* [Page text]:

The solution: I can work-around this by adding a large enough number such as +1000000 to each value before doing GEOMEAN(A1:A10) and afterwards subtracting -1000000 from the result. This is a mathematical approximation to the pure geometrical mean.
The question: But how do I add +1000000 to each value in Excel? A solution would be to create a whole new extra row where the number is added, and then doing GEOMEAN on this row and subtracting the number from the result. But I would really like to avoid creating a new row, since I have many long data sets to perform this command on.
Is there a way to add the number inside the command itself? To add it onto each value before it is multiplied? Something along the lines of:
GEOMEAN(A1:A10+1000000)-1000000
Solution to avoid the work-around
Based on the answer from and discussion with #ImaginaryHuman072889
It turns out that a working command that avoids any work-around is:
IFERROR(GEOMEAN(A1:A10);-GEOMEAN(ABS(A1:A10)))
If an error are cought by the IFERROR, then we know that a negative result would have appeared, so this is constructed manually in that case.
BUT: This does not take into account the case mentioned by #ImaginaryHuman072889, though, because Excel seems to forbid any negative numbers involved and not just if the inner product is negative. For example, both GEOMEAN(-2,-2) as well as GEOMEAN(-2,-2,-2) give errors in Excel, even though they both should be mathematically valid, giving the results 2 and -2, respectively. To overcome this Excel-issue, we can simply write out the exact same command line manually:
IFERROR(PRODUCT(A1:A10)^(1/COUNTA(A1:A10));-(PRODUCT(ABS(A1:A10))^(1/COUNTA(A1:A10)))))
I add this solution to aid any by-comers who have the same issue. This mathematically works, but the fact that -2 and -2 have the geometrical mean 2 does seem a bit odd and not at all like any useful value of a "mean". It is still mathematically legal as far as I can find (WolframAlpha has no issue with it and the Wikipedia article never mentions a sign).
Your "workaround" of doing this:
GEOMEAN(A1:A10+1000000)-1000000
Is completely wrong. This is absolutely not equal to GEOMEAN(A1:A10).

* [Exercise inputs]:
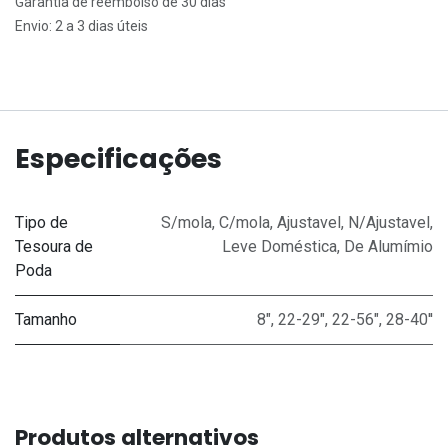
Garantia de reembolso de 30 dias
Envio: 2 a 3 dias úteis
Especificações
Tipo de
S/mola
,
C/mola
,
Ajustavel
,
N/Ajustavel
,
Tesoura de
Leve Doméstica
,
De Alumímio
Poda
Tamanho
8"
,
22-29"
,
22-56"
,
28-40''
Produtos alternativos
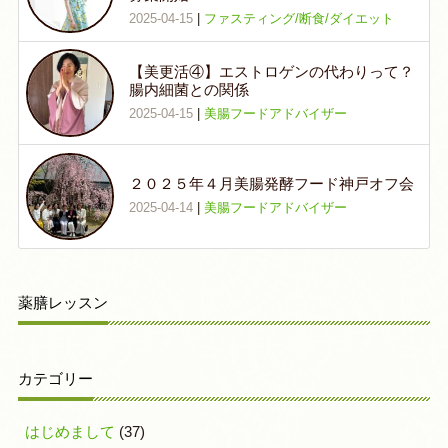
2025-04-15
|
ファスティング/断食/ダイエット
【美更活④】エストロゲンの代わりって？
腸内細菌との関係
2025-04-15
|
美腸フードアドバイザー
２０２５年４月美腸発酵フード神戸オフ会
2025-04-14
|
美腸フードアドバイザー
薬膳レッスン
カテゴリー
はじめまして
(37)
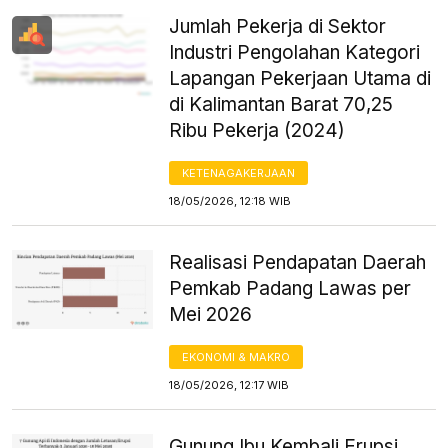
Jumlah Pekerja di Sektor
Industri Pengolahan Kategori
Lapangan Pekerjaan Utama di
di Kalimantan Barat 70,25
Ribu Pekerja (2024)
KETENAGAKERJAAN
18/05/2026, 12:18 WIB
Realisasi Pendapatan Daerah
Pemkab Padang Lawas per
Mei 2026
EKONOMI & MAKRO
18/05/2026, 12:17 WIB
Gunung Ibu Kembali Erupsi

==

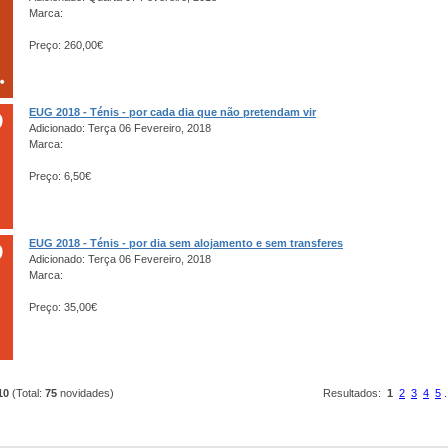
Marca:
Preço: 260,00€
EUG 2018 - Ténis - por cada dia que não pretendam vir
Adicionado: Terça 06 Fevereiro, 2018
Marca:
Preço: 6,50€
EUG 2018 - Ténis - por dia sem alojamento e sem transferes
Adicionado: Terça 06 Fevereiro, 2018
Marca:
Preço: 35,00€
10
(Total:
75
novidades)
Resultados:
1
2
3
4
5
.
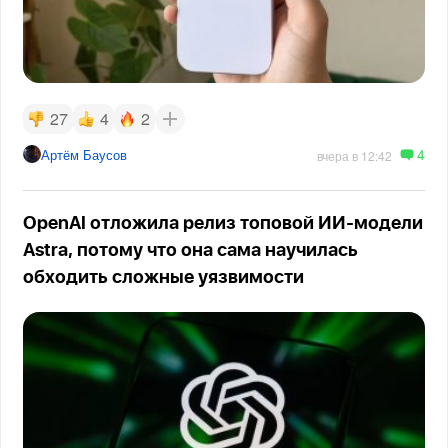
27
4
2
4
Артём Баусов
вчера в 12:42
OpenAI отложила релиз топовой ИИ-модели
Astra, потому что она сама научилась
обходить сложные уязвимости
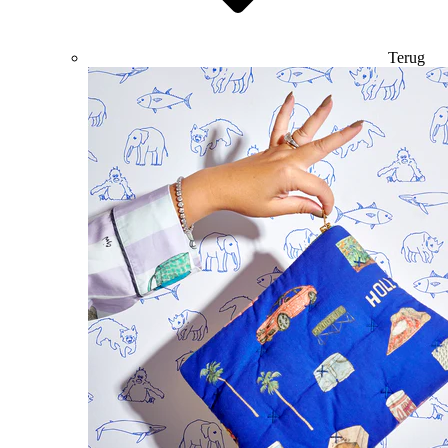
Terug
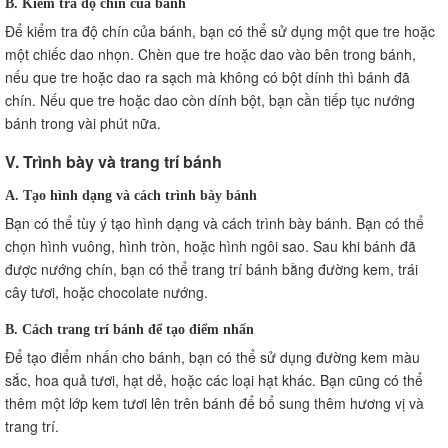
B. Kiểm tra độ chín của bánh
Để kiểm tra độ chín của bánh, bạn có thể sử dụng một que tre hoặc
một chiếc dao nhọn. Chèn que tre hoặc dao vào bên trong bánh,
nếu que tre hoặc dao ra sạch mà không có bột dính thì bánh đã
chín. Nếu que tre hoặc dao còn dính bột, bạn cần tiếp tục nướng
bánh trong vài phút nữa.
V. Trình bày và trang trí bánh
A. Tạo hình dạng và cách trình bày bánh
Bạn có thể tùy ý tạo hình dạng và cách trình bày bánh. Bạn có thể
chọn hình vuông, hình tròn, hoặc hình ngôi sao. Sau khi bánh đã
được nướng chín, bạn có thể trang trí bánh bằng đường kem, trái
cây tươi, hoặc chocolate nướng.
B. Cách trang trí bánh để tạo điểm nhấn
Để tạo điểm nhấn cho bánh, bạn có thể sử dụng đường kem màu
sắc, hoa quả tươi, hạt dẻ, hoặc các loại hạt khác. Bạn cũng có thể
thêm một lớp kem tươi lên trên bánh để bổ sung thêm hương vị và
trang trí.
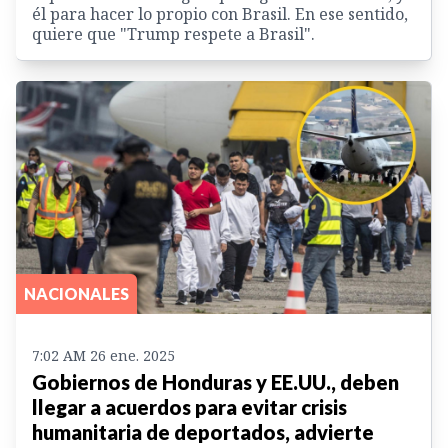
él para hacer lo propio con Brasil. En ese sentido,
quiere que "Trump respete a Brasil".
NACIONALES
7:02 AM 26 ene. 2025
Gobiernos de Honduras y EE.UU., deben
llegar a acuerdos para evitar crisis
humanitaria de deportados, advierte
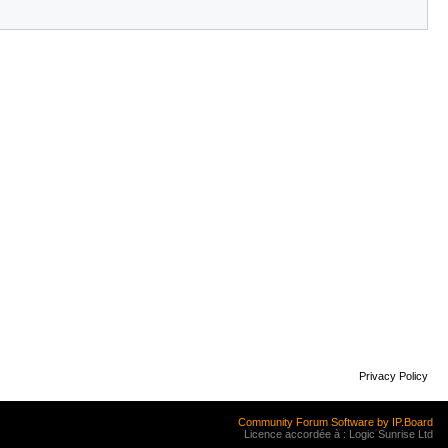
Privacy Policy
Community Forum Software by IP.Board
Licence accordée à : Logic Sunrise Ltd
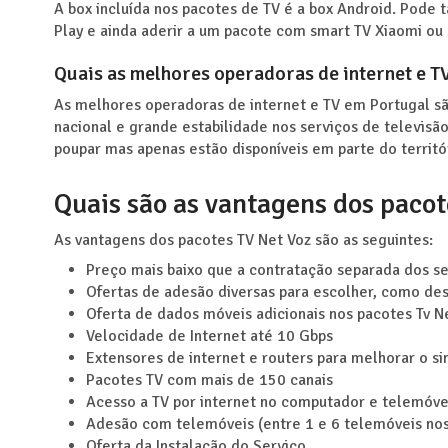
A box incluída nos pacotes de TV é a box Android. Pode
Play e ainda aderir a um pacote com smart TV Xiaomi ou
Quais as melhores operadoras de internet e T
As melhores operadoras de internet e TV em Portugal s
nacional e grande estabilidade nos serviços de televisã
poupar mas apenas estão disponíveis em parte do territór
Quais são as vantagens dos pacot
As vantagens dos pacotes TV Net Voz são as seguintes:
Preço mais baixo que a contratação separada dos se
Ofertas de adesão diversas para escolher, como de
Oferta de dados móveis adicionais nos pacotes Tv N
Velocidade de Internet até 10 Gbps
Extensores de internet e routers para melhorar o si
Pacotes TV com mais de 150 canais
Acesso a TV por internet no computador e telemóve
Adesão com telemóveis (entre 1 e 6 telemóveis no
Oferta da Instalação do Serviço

* [Parts of the exercise]:
• a. Reproduce the passage of the Excel GEOMEAN thread from "Is there a way" to "in that case.", word for word.
• b. Transcribe exactly the lines of the listing from the line with "A box incluída" to the line with "As melhores operadoras de internet e TV", including both of those lines.

* [Outputs for the tasks]:
• a.
Is there a way to add the number inside the command itself? To add it onto each value before it is multiplied? Something along the lines of:
GEOMEAN(A1:A10+1000000)-1000000
Solution to avoid the work-around
Based on the answer from and discussion with #ImaginaryHuman072889
It turns out that a working command that avoids any work-around is:
IFERROR(GEOMEAN(A1:A10);-GEOMEAN(ABS(A1:A10)))
If an error are cought by the IFERROR, then we know that a negative result would have appeared, so this is constructed manually in that case.

• b.
A box incluída nos pacotes de TV é a box Android. Pode
Play e ainda aderir a um pacote com smart TV Xiaomi ou
Quais as melhores operadoras de internet e T
As melhores operadoras de internet e TV em Portugal s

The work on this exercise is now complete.